Дело в том, что этот очерк был написан в 1883-м году, когда по южнорусским городам прокатилась очередная волна еврейских погромов, причем одним из лозунгов «атакующей» стороны, наряду с традиционным девизом «Христа распяли, Россию продали!» был и такой: «Евреи споили русский народ!». Правительство Императора Александра III, не отличавшееся особо теплым расположением к «лицам иудейского вероисповедания», тем не менее, восприняло сложившуюся ситуацию достаточно серьезно. Была создана специальная комиссия во главе с графом К.И. Паленом, которой было поручено ответить на главный вопрос: являются ли погромы «естественной» реакцией толпы на те или иные действия со стороны евреев? В случае положительного ответа, очевидно, предполагалось еще сильнее затянуть гайки на так называемом «еврейском вопросе», что в условиях тогдашней России могло привести к дополнительным ограничениям евреев в правах, в частности, в пределах пресловутой «черты оседлости». Высокой комиссией, в качестве эксперта по теме «быт и нравы евреев», был избран Николай Семенович Лесков...
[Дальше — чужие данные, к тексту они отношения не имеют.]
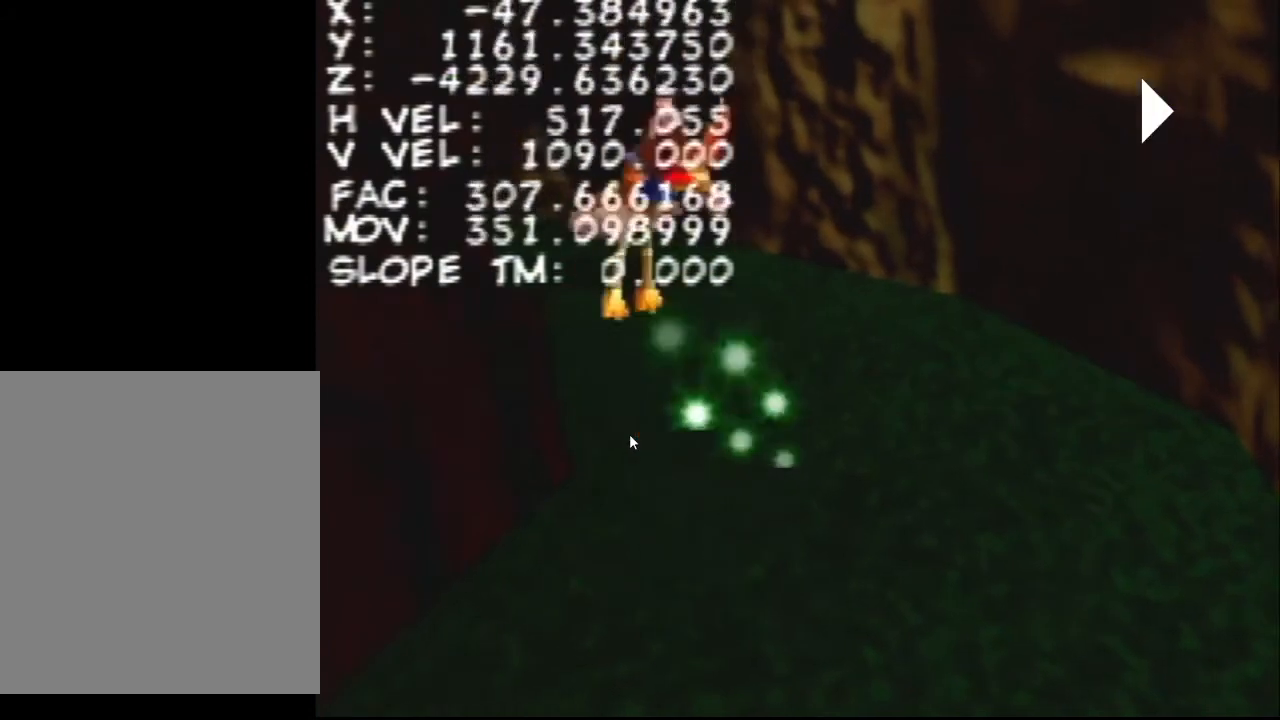
{"buttons": ["A", "Z"], "left_stick": "left", "events": []}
Русская водка в русской литературе


Н.С. Лесков

В отличие от своих ближайших собратьев по «литературно-водочному» направлению, данный очерк не коснется хорошо известных произведений выдающегося русского писателя, таких как «Очарованный странник», «Тупейный художник», «Левша»… И не потому, что в них совсем нет «градуса удовольствия». Последний, безусловно, присутствует, и его исчерпывающая «инвентаризация» еще впереди. Мы же рискнем предложить вниманию читателей малоизвестную публицистическую работу Н.С. Лескова «Еврей в России», которая, несмотря на, казалось бы, слишком «общее» название, имеет отчетливо выраженную алкогольную конкретику.
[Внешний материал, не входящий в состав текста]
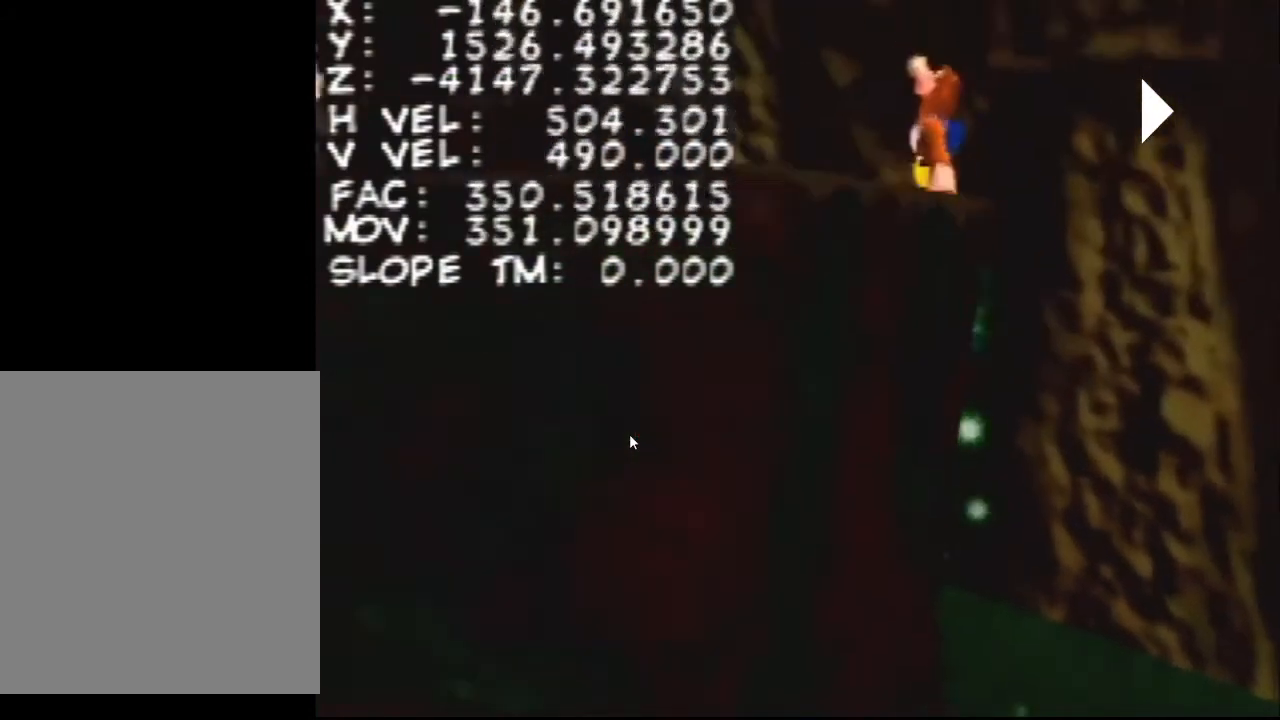
{"buttons": ["A", "Z"], "left_stick": "left", "events": []}
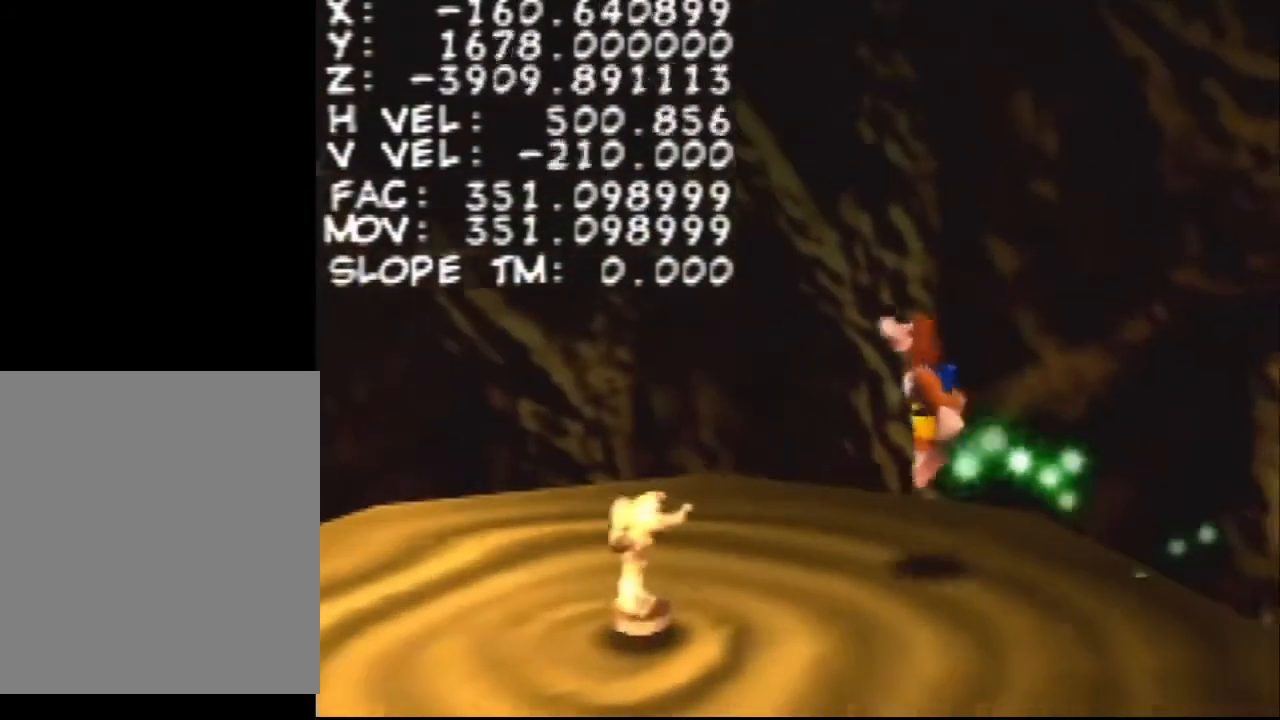
{"buttons": ["A", "Z"], "left_stick": "left", "events": []}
Дело в том, что этот очерк был написан в 1883-м году, когда по южнорусским городам прокатилась очередная волна еврейских погромов, причем одним из лозунгов «атакующей» стороны, наряду с традиционным девизом «Христа распяли, Россию продали!» был и такой: «Евреи споили русский народ!». Правительство Императора Александра III, не отличавшееся особо теплым расположением к «лицам иудейского вероисповедания», тем не менее, восприняло сложившуюся ситуацию достаточно серьезно. Была создана специальная комиссия во главе с графом К.И. Паленом, которой было поручено ответить на главный вопрос: являются ли погромы «естественной» реакцией толпы на те или иные действия со стороны евреев? В случае положительного ответа, очевидно, предполагалось еще сильнее затянуть гайки на так называемом «еврейском вопросе», что в условиях тогдашней России могло привести к дополнительным ограничениям евреев в правах, в частности, в пределах пресловутой «черты оседлости». Высокой комиссией, в качестве эксперта по теме «быт и нравы евреев», был избран Николай Семенович Лесков.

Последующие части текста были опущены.